By Adam Irvine
Like many a Rothes distillery, Glen Grant can be easily missed when touring the stills of Speyside. Unlike the brazen hussies of Dufftown, which flaunt their seductive padogas from every angle, Rothes has a habit of tucking its distilleries away from view. Interestingly they proudly display the animal feed plant, but it seems the town may be just a wee bit embarrassed about its whisky heritage.
Glen Grant’s slightly shy geographic disposition translates somewhat to its position in the market. It’s a bit overlooked when buyers scan the shelves. It is a bit like the kid who never gets picked first at school, but should certainly be higher up the list. Glen Grant might not have the star quality of Glendronach or the fancy tricks of Benriach, but it is a sold dram and typically performs well week in, week out.
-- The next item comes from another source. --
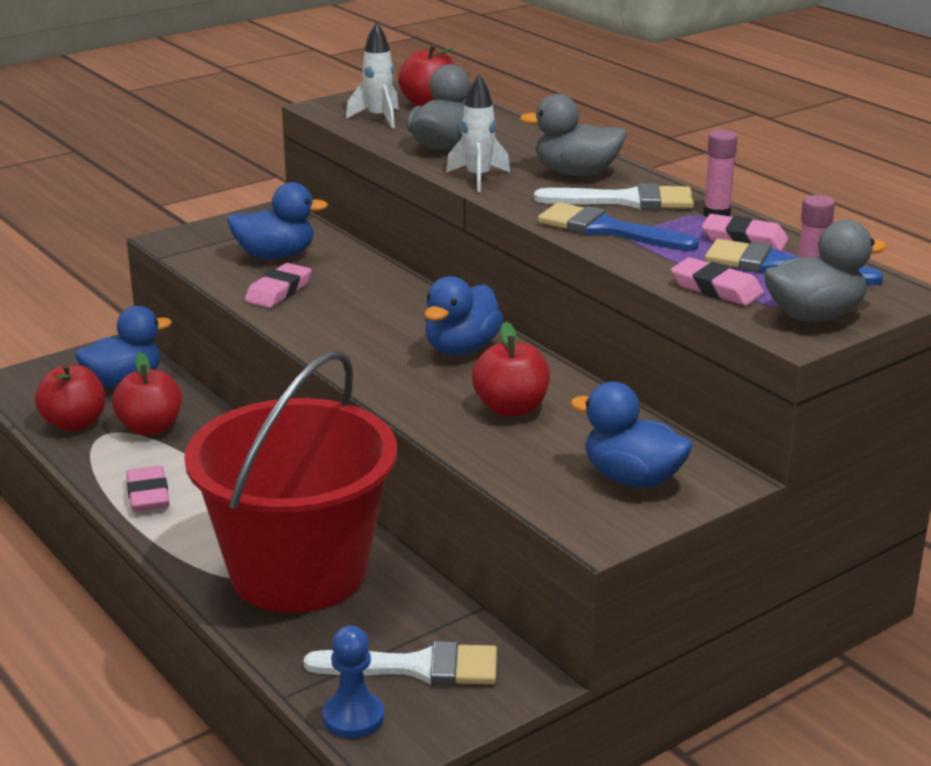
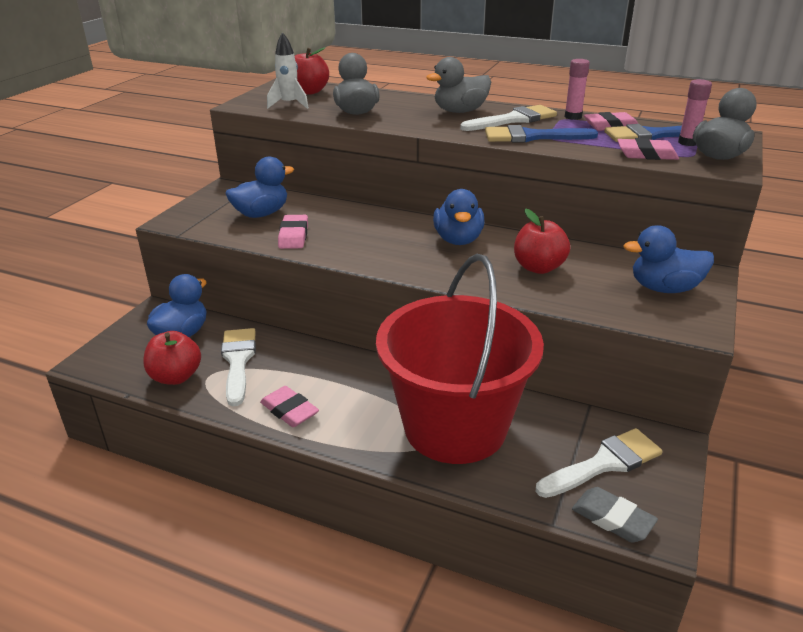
camera: 30 degrees left, 5 degrees up
red apple [112,352,182,436] -> white brush [221,328,256,406]
blue pawn [322,626,384,738] -> grey eraser [572,487,658,543]
white rocket [446,74,510,192] -> none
The 18 year old is one of three new expressions to be released with the obligatory packaging revamp and juiced up marketing messages. My particular favorite is that the new packaging will feature “a new logo and color scheme to help consumers ‘easily identify’ the different expressions.” They are clearly seeking to explore a gap in the market of visually challenged customers, but what does the new 18 year old offer?
Bottled at 43% ABV, the nose here is unexpected, and distinctly different from the new 12 year old. Radically so. Where has all of that seductive sweetness gone? Instead, this is distinctly mineralic, with soap stone and even green olive pips. Quite a shy nose too, quiet and brooding, perhaps grumpy. The scent just doesn’t want to come out to play, and acts like a moody older brother to the 12. Musty edge with chipboard and sesame oil and green tomato, with an underlying base of honeyed cereal and straw.
On the palate I got a blast of rain evaporating from concrete and adhesive tape. Those green olive and tomato notes lingered on. This led to a wispy and pleasant finish.
The official price is a rather punchy £110. That is an aggressive price point for any 18 year old.